Building a self-coordinating Config Management system

If you happen to read this blog from time to time, the title shouldn’t come as a surprise — it’s a topic I’ve kept revisiting over the last year for multiple reasons. The most important of these is simply that I find the topic extremely interesting.

So just to set the stage: Now that we have our Ansible playbooks and/or or Chef cookbooks or DSC configs we’re able to fully automate the entire configuration of the servers (nodes) that we run. However, it turns out that just changing stuff on computers running in production and serving thousands of users isn’t a very good idea, because you might bring down the entire service by doing so. Back in the day this was solved with “maintenance windows”. Between 0200 and 0400 every other Sunday of the month, the server could do whatever it wanted, and it was okay to bring down the entire service if needed. In today’s day and age, this doesn’t cut it anymore. What if you need that change ASAP? We simply cannot afford to wait for 2 weeks until the next service window opens up.

Many organizations are solving this with so-called “immutable infrastructure” — the idea is that you never make changes to your infra, you rebuild it based on the new config. I like to call this “shift-left config management”, as it takes all the config management “gunk” and stuffs it into the server during the deployment process instead of while the server is in production. And if you’re able to manage your infra in an immutable way, it’s probably worth doing so: You get the benefits of testeability and the reduced risk that comes with never making changes to a production system (because change = risk).

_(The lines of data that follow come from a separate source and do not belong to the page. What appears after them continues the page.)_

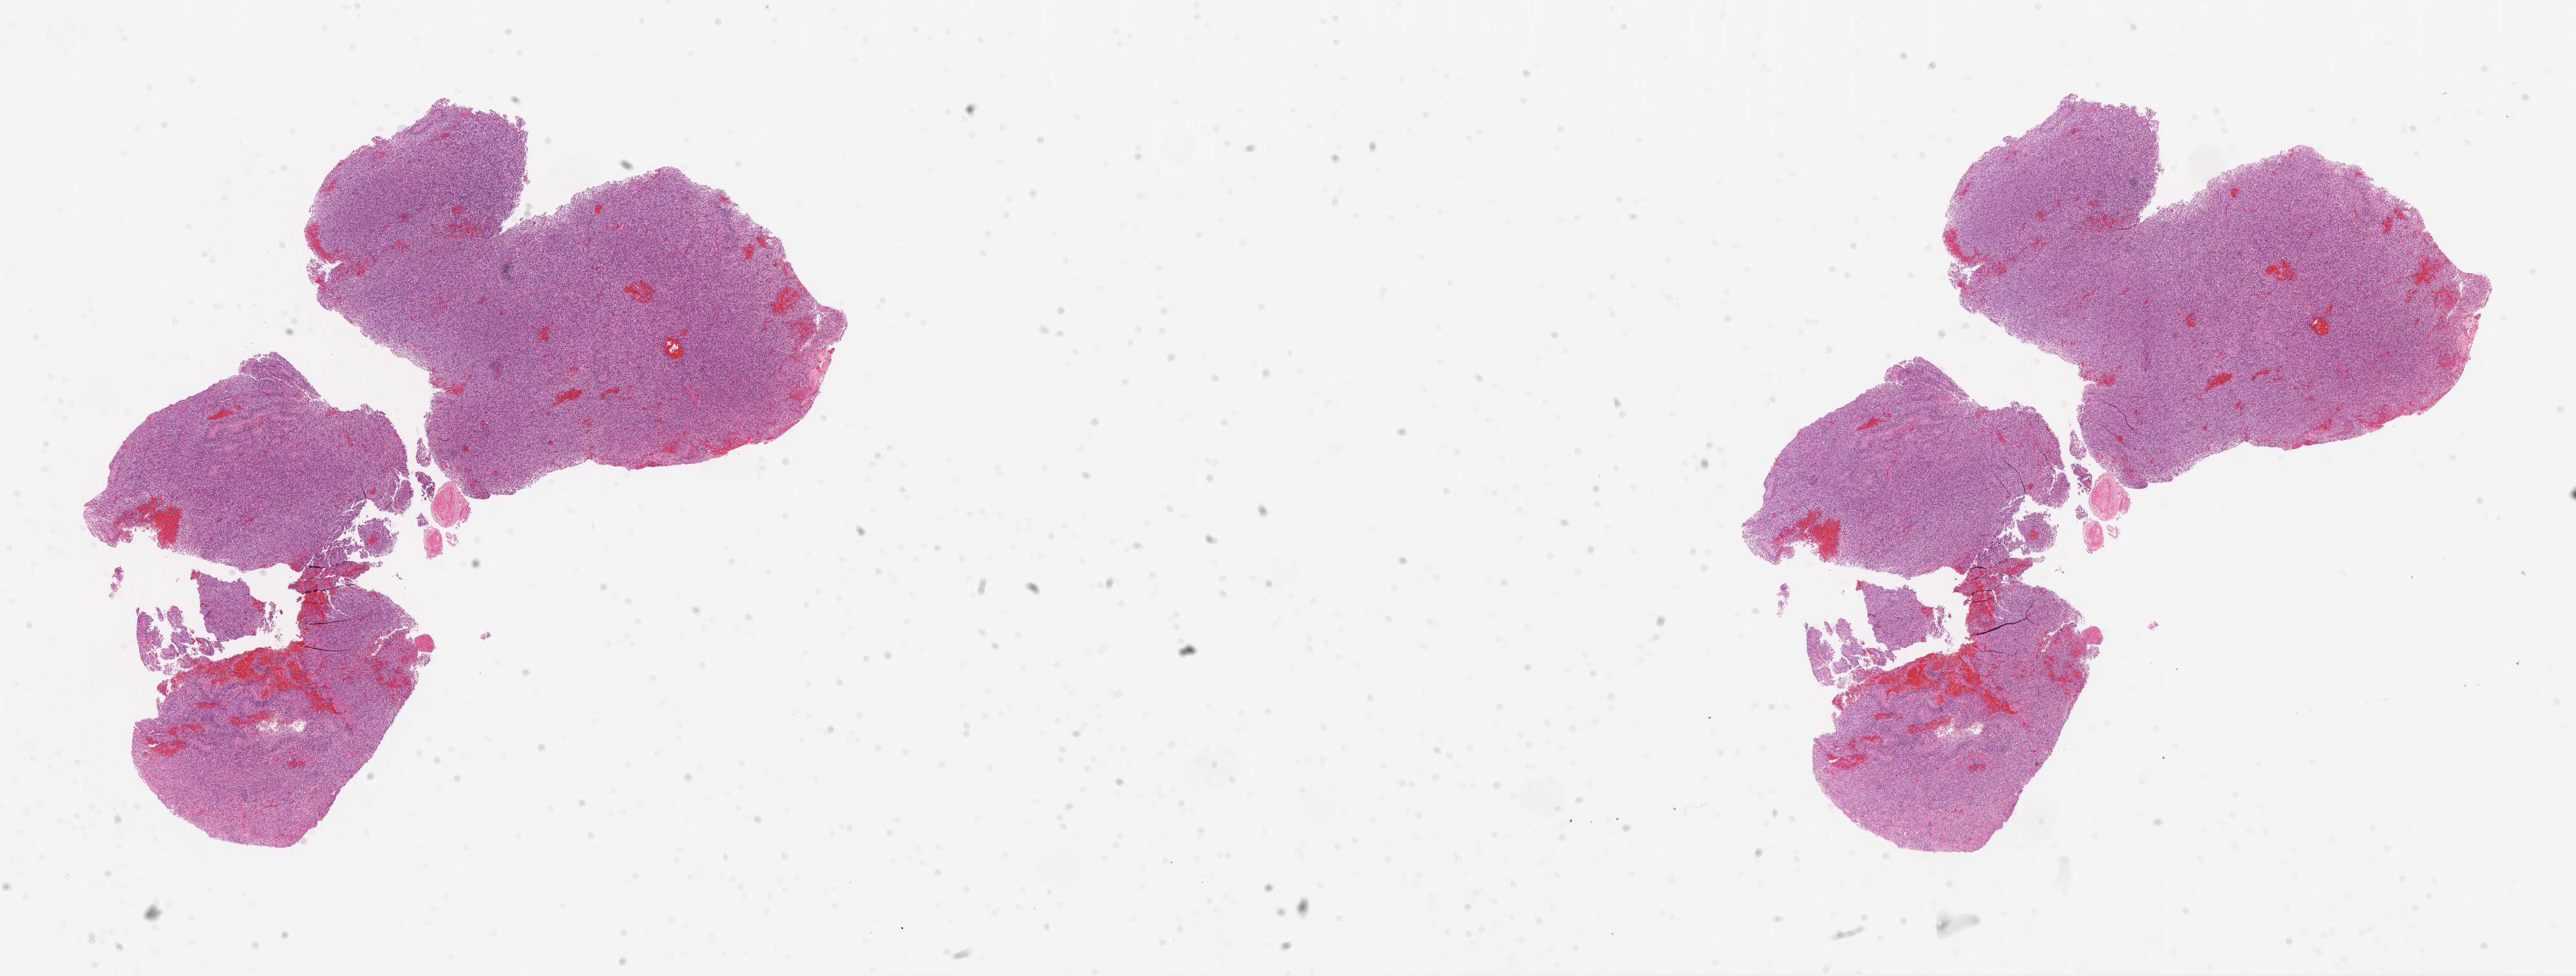
Digitized H&E tissue section (whole slide), low-resolution overview of the scanned area, about 32.1 x 12.2 mm (acquisition: 20x scan), frozen section from the top of the tissue portion, brain, primary tumour sample. Male patient; age at initial diagnosis 72 years. Pathologist review of this section (percent, as recorded): tumour cells 95%, tumour nuclei 85%, normal cells 0%, stromal cells 0%, necrosis 5%.
- histologic diagnosis: Glioblastoma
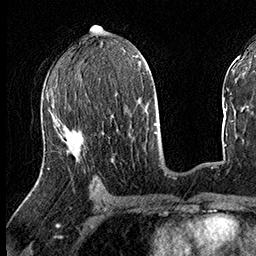
Breast MRI (dynamic contrast-enhanced), one axial slice; position 81 of 160 along the scan axis; cropped to one breast; dynamic contrast-enhanced series, time point 2 of 8 at this slice position (early post-contrast); 3 T; TE 2.3 ms, TR 4.4 ms; 1 mm slice thickness; 256 × 256 image matrix, field of view 240 × 240 mm. Female patient.
Annotated regions visible in this slice (semi-automatically segmented with operator editing):
- enhancing-tissue mask used for the functional tumour volume (all voxels passing the contrast-enhancement thresholds inside the analysis volume; usually the tumour): box from (x=48, y=117) to (x=63, y=169) px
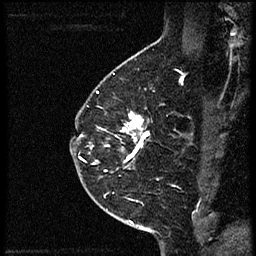
Breast MRI (dynamic contrast-enhanced), one sagittal slice. Position 41 of 56 along the scan axis. Dynamic contrast-enhanced study with each time point stored as its own series, time point 2 of 4 at this slice position (early post-contrast, ordered by acquisition time). 1.5 T. TE 4.2 ms, TR 18.9 ms. 2 mm slice thickness. 256 × 256 image matrix. Female patient. Case-level facts recorded for this patient, not image findings: setting: breast cancer imaged before/during neoadjuvant chemotherapy; receptor status: HER2-positive.
Outlined on this slice (semi-automatically segmented with operator editing):
- analysis volume of interest (the breast-tissue region the enhancement analysis was run in; not a lesion): box from (x=78, y=107) to (x=160, y=189) px
- tumour enhancement mask (voxels above the 100 % enhancement threshold inside the analysis volume of interest): (x=91, y=111)–(x=150, y=171)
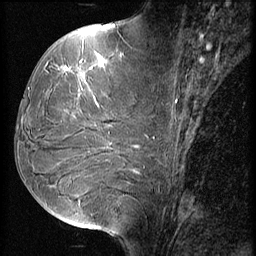
Breast MRI (dynamic contrast-enhanced), one sagittal slice; position 26 of 56 along the scan axis; 3 images stored at this slice position (order not interpretable as contrast timing); 1.5 T; TE 4.2 ms, TR 9 ms; 2.5 mm slice thickness; 256 × 256 image matrix, field of view 180 × 180 mm. Female patient, age 51 years. Case-level facts recorded for this patient, not image findings: setting: breast cancer imaged before/during neoadjuvant chemotherapy; receptor status: HR-positive, HER2-negative.
Outlined on this slice (semi-automatic segmentation, software-assisted and operator-edited):
- analysis volume of interest (the breast-tissue region the enhancement analysis was run in; not a lesion): box from (x=23, y=56) to (x=156, y=165) px
- tumour enhancement mask (voxels above the 140 % enhancement threshold inside the analysis volume of interest): (x=63, y=56)–(x=120, y=107)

However, there’s a good chance that you won’t be able to use this methodology 100% in your infra. You have nodes that are simply too stateful to allow a rapid provision/run/destroy scheme. Servers such as database servers, Elasticsearch or even stateful “runner-type” applications. So because of this (and because of the fact that many of our apps still are way too stateful to be able to go the “immutable infra” route), I wanted to see if we could build a modern way of managing stateful infrastructure.

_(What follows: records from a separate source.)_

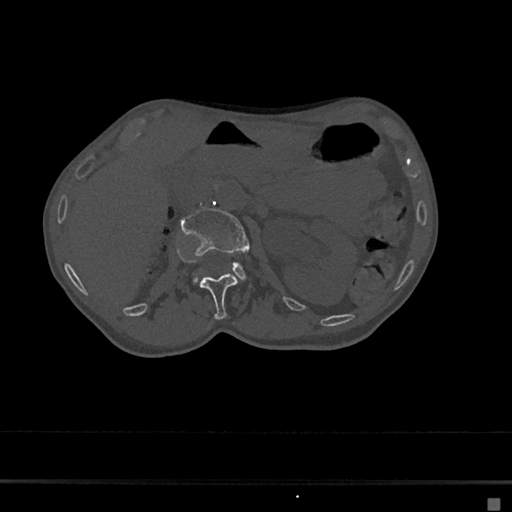
CT including the spine, one axial slice. Position 50 of 797 along the scan axis. Reconstruction kernel Br40s/3. Bone window (W 1800 / L 400 HU). 512 × 512 image matrix. Female patient, age 68 years. From the clinical record (not read from this slice): primary cancer: renal.
Annotated regions visible in this slice (semi-automatically segmented with operator editing):
- L1 vertebra: bounding box <199,273,237,320> (left, top, right, bottom; pixels)
- L2 vertebra: <181,208,250,279>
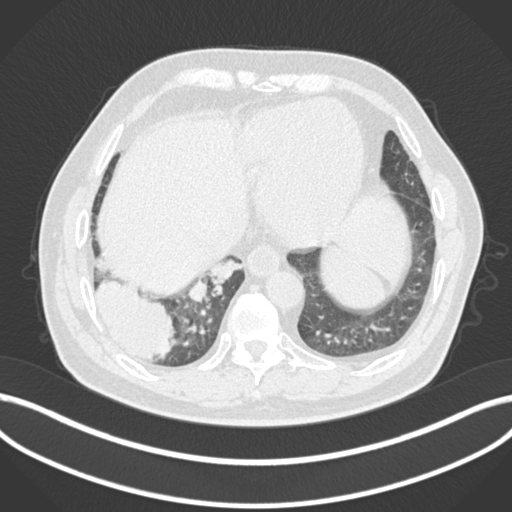
Chest CT, one axial slice. Reconstruction kernel B30f. 120 kVp. Lung window (W 1500 / L -600 HU). 1 mm slice thickness. 512 × 512 image matrix, field of view 400 × 400 mm. Patient: male, 59 years.
Structures marked on this image (rectangle marked by the reading radiologist):
- lung tumour (recorded histology: adenocarcinoma): bounding box [x1, y1, x2, y2] px = [90, 274, 175, 365]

Our first attempt was to add a layer of logic “on top of” our config management system (Ansible) that would coordinate jobs in such a way that we never brought down more an acceptable percentage of the servers running a service. We experimented with a separate DynamoDB-based database where all servers were stored, and using tags we would try and “map out” the right order of invoking a config management run (a “config management run” in this context is simply running ansible-playbook against a server or group of servers). I think we could have made this model work, but it was getting complicated, with lots of logic around grouping groups of servers into “chunks” that could be updated together without risk, and so on (I wrote about this a while back).

Lately, we’ve taken a step back and tried to look at the problem with fresh eyes. This “refresh” has been fueled in part by the fact that we’re using Consul more and more — not so much for service discovery as for service coordination — especially since we’ve started using the Traefik load balancer in front of some of our external apis. Anyway. It struck me that we don’t need a complex central component to coordinate config management jobs, because nodes are perfectly capable of doing that themselves, using Consul as a “shared source of truth”.

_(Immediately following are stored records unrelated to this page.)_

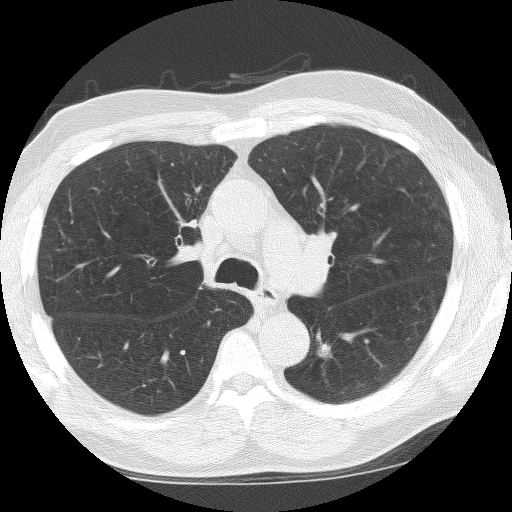
Axial slice from a low-dose chest CT screening exam. First (baseline) screen. Lung window (W 1500 / L -600 HU). 120 kVp. Male, age 67 years at enrolment.
Expert-annotated lung lesion, bounding box (x1, y1, x2, y2) in pixels: (297, 333, 343, 389). Reader record for this screening exam (exam-level; its link to the box is not recorded): non-calcified nodule or mass ≥4 mm, left lower lobe, 18 × 13 mm, spiculated (stellate) margins, soft tissue attenuation. Lung cancer was diagnosed 5 days after this screen: non-small cell carcinoma, left lower lobe, undifferentiated (G4), stage IA (AJCC 6th edition), 12 mm at pathology.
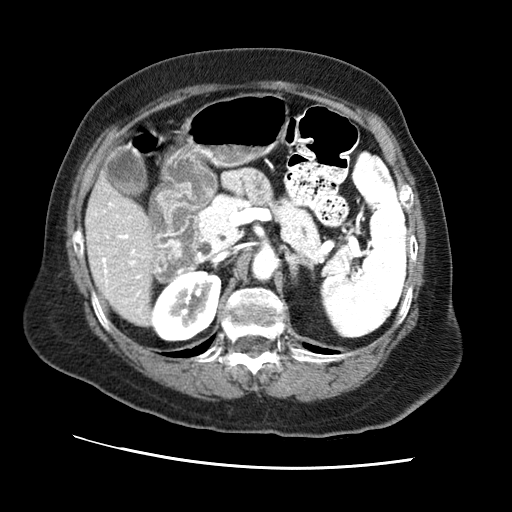
Contrast-enhanced abdominal CT (liver protocol), one axial slice. Position 27 of 65 along the scan axis. Reconstruction kernel STANDARD. 120 kVp. Soft-tissue window (W 400 / L 40 HU). 2.5 mm slice thickness. 512 × 512 image matrix. From the clinical record (not read from this slice): diagnosis: hepatocellular carcinoma (patient treated with transarterial chemoembolisation; whether this scan precedes or follows treatment is not stated here); TNM stage (as recorded): Stage-II; Child-Pugh class: A; tumour differentiation: no biopsy; tumour nodularity: multinodular.
Outlined on this slice (semi-automatic segmentation, software-assisted and operator-edited):
- liver parenchyma outside the tumour (the mass and vessels are separate outlines, so this box may not span the whole liver): bounding box <86,152,156,324> (left, top, right, bottom; pixels)
- portal vein: <95,203,144,313>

In this example, 3 servers offer the same service (lets pretend it’s a public-facing api). Using Consul services, each server (potentially) knows about the other servers offering the same service, and can optionally lookup their health state using the Consul api. So, if server1 and server3 both have problems, then server2 would be very stupid if it started reconfiguring itself based on an Ansible package.

So here’s what we built:

  • AnsibleJobService: This is a rest interface that takes a “job request”. A job request could be “run this playbook against all web servers”. It then uses multiple sources (such as the aws ec2 api) to figure out which servers should get updated. Each server gets targeted by a separate (and ephemeral) Ansible “job container” — these are provisioned using the Kubernetes api, and coordinated using SQS. For the diagram above, 3 pods would be started, each targeting a single server.
  • AnsibleConsul: This is a fairly simple Ansible module which simply returns “true or false” based on whether or not the server is okay to be taken offline, and initiates “maintenance mode” on the local server if true. It looks at the Consul services offered by the local service and makes a decision based on the state of itself and other servers offering the same service. Our Ansible playbook will simply retry this in a loop until it succeeds
  • AnsibleJobServiceFrontend: A fairly simple Aurelia app that allows some rudimentary job control and visualization of the jobs we kick off.

When a job is kicked off, all servers get the job in parallel (or close to it — we introduce a little bit of randomness just to err on the side of caution). The first node able to “maintmode” itself goes thru its entire config run, while other servers simply loop-wait for the first. The last task in our Ansible playbooks is a stop that disables “maintmode” which signals that the current server is back in production, and the next one can be processed. There are also parameters that can be set to control how many “offline” nodes it’s okay to have.

If multiple jobs are started that target the same server, AnsibleJobService will make sure that only a single job is released at a time against it.

This picture shows the “live view” of a “multi-node” job. As you can see, 2 of the 3 servers are already done with their stuff, and the last one has kicked off, performing some IIS config changes.

I’m super-happy with all of this, because it reduces the risk that we used to have when invoking config management runs. With this new solution, anyone can trigger a job without the fear of taking services down — which again allows us to move faster and operate our systems without expert knowledge. A developer can simply PR a change, merge it, and then invoke the change against production — all in the time frame of a single cofee cup.